David Rockwell is such a sailing enthusiast that he often telecommutes between his Fairfax office and his sailboat in Annapolis. So he grabbed the chance to race a million-dollar America’s Cup yacht in St. Maarten during his December vacation. “I had to do this excursion,” he said dockside at Bobby’s Marina on the Caribbean island’s Great Bay.

For $85 including t-shirt and refreshments, Rockwell signed up for the St. Maarten 12 Metre Challenge, a business that turns tourists into sail-trimming, winch-grinding crew members of refurbished America’s Cup-winning boats. Assigned to the helm of True North, Rockwell steered for two hours in a race against Stars & Stripes, then out into open aquamarine waters.

“This is terrific,” said the aerospace marketing analyst, noting the experience was more doable than joining a “girlfriend who quit her job to sail boats around the world.”

Besides racing America’s Cup boats, multi-cultural St. Maarten’s attractions include crystal blue waters, soft-sand beaches (some like Orient frequented by au naturel sunbathers), heaping plates of savory international cuisine, colorful architecture and grazing goats dotting steep hillsides, tax-free shopping and tradewinds that temper year-round 85-ish subtropical temperatures. “The diversity makes this island the best value in the Caribbean,” said tourism promoter and 30-year resident Fabian Badejo.

Originally settled by Arawak Indians from South America, the island’s salt deposits drew European traders. The Dutch and French governments peacefully divided the land in 1648.

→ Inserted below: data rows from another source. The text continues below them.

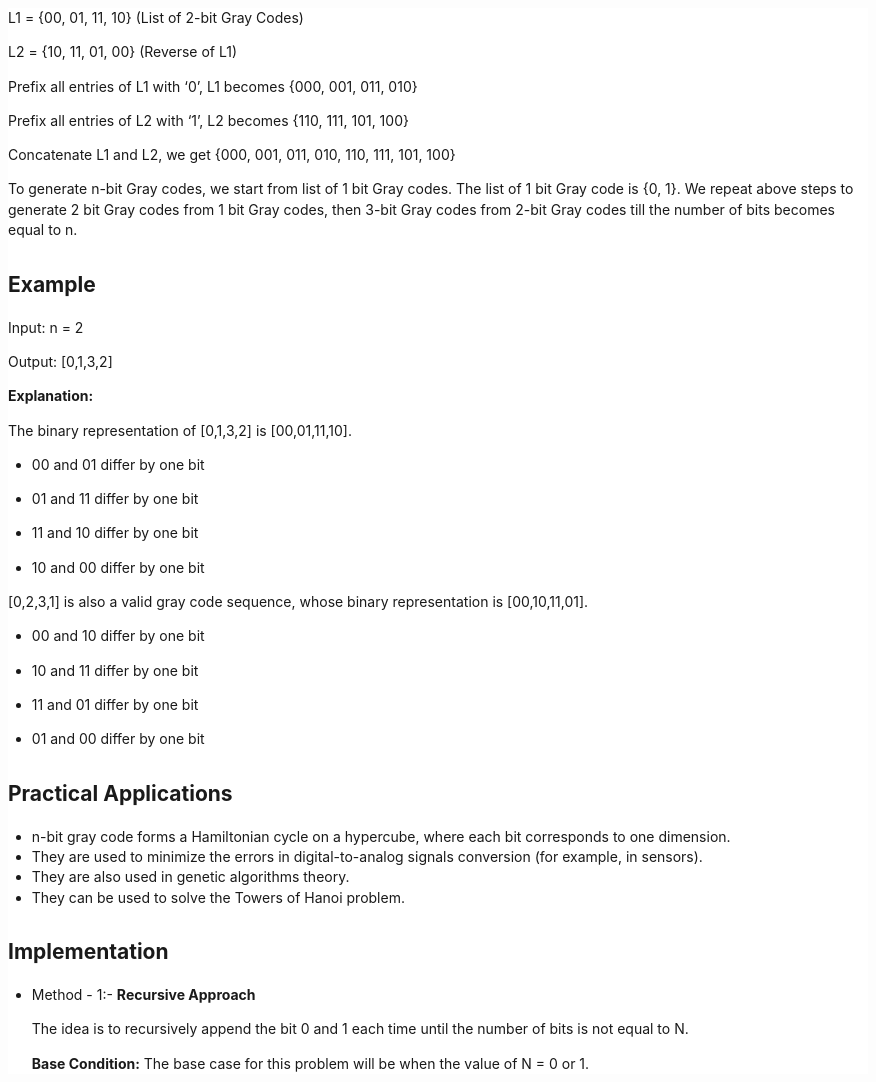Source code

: L1 = {00, 01, 11, 10} (List of 2-bit Gray Codes)

L2 = {10, 11, 01, 00} (Reverse of L1) 

Prefix all entries of L1 with ‘0’, L1 becomes {000, 001, 011, 010} 

Prefix all entries of L2 with ‘1’, L2 becomes {110, 111, 101, 100} 

Concatenate L1 and L2, we get {000, 001, 011, 010, 110, 111, 101, 100}

To generate n-bit Gray codes, we start from list of 1 bit Gray codes. The list of 1 bit Gray code is {0, 1}. We repeat above steps to generate 2 bit Gray codes from 1 bit Gray codes, then 3-bit Gray codes from 2-bit Gray codes till the number of bits becomes equal to n. 

## Example

   Input: n = 2
    
   Output: [0,1,3,2]
    
   **Explanation:**
      
   The binary representation of [0,1,3,2] is [00,01,11,10].
     
   - 00 and 01 differ by one bit

   - 01 and 11 differ by one bit

   - 11 and 10 differ by one bit
     
   - 10 and 00 differ by one bit
    
   [0,2,3,1] is also a valid gray code sequence, whose binary representation is [00,10,11,01].
     
   - 00 and 10 differ by one bit
     
   - 10 and 11 differ by one bit
     
   - 11 and 01 differ by one bit
     
   - 01 and 00 differ by one bit
     
 ## Practical Applications
 
 * n-bit gray code forms a Hamiltonian cycle on a hypercube, where each bit corresponds to one dimension.
 * They are used to minimize the errors in digital-to-analog signals conversion (for example, in sensors).
 * They are also used in genetic algorithms theory.
 * They can be used to solve the Towers of Hanoi problem.

## Implementation

* Method - 1:- **Recursive Approach**
  
  The idea is to recursively append the bit 0 and 1 each time until the number of bits is not equal to N. 
  
  **Base Condition:** The base case for this problem will be when the value of N = 0 or 1. 
  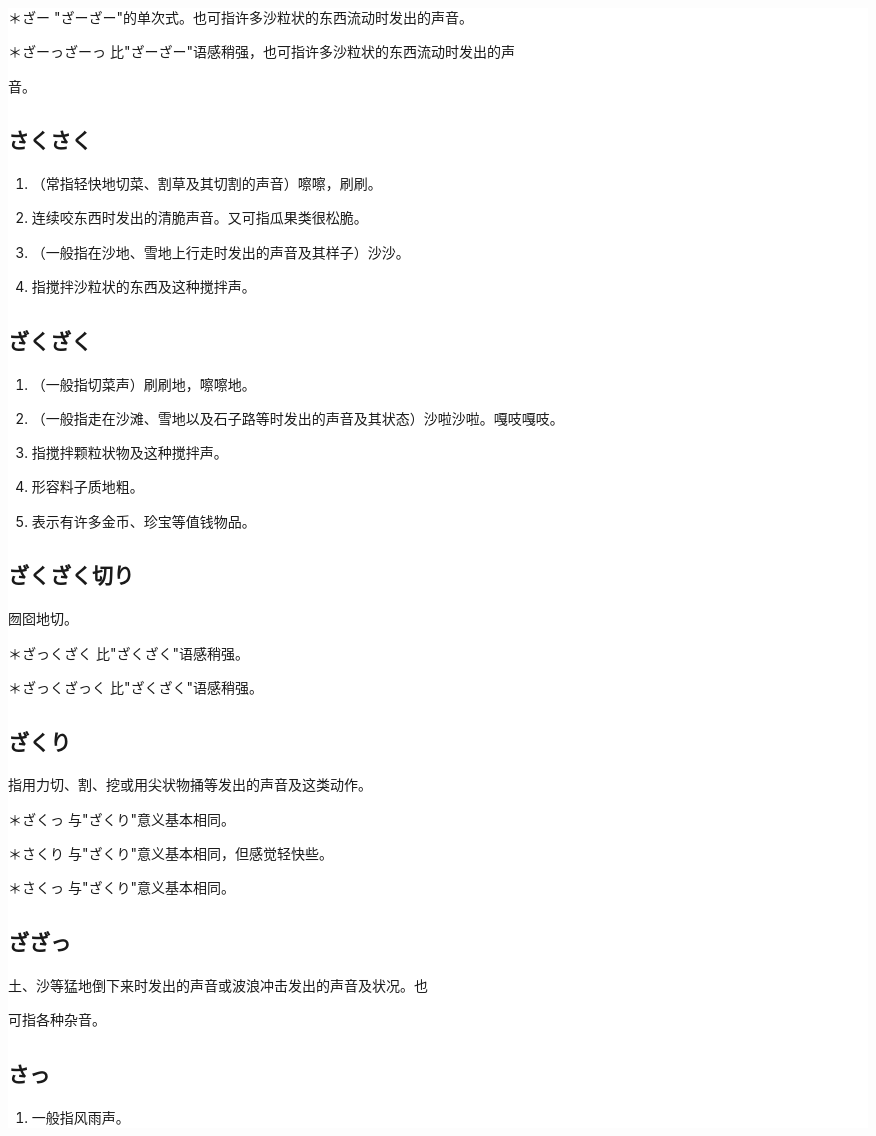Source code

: ＊ざー "ざーざー"的单次式。也可指许多沙粒状的东西流动时发出的声音。

＊ざーっざーっ
比"ざーざー"语感稍强，也可指许多沙粒状的东西流动时发出的声

音。

## さくさく

1. （常指轻快地切菜、割草及其切割的声音）嚓嚓，刷刷。

2. 连续咬东西时发出的清脆声音。又可指瓜果类很松脆。

3. （一般指在沙地、雪地上行走时发出的声音及其样子）沙沙。

4. 指搅拌沙粒状的东西及这种搅拌声。

## ざくざく

1. （一般指切菜声）刷刷地，嚓嚓地。

2. （一般指走在沙滩、雪地以及石子路等时发出的声音及其状态）沙啦沙啦。嘎吱嘎吱。

3. 指搅拌颗粒状物及这种搅拌声。

4. 形容料子质地粗。

5. 表示有许多金币、珍宝等值钱物品。

## ざくざく切り

囫囵地切。

＊ざっくざく 比"ざくざく"语感稍强。

＊ざっくざっく 比"ざくざく"语感稍强。

## ざくり

指用力切、割、挖或用尖状物捅等发出的声音及这类动作。

＊ざくっ 与"ざくり"意义基本相同。

＊さくり 与"ざくり"意义基本相同，但感觉轻快些。

＊さくっ 与"ざくり"意义基本相同。

## ざざっ

土、沙等猛地倒下来时发出的声音或波浪冲击发出的声音及状况。也

可指各种杂音。

## さっ

1. 一般指风雨声。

“There’s always a festival,” said Badejo, a 30-year resident. The Dutch side Carnival in February, Heineken Regatta in March, the French side’s April Carnaval, the May “Mas” Philipsburg boardwalk masquerade parade, and July’s “I Love my Ram” billy goat beauty pageant.

Bobby’s Marina anchors a bustling corner of Philipsburg, capital of the Dutch, or south, side. A narrow road winds through neighborhoods and natural beauty. On the French side’s Le Galion beach, 21 species of butterflies flutter among blooms and fountains at Butterfly Farm. When resting, morphos’ closed wings display camouflage tones; when open they flash iridescent blue. Owl butterflies, said guide Beverly Matthew, are named for their intricate, glowing eyespots.

After hurricanes destroyed the netted canopy, butterflies returned on their own “because they know their flowers are there,” said Matthew. Hint: Rub orange juice on your fingers to attract butterflies.

To lure shoppers, merchants offer duty- and tax-free bargains from big-ticket gadgets to $1 bags of homemade plantain chips – perfect snacks for boat-watching.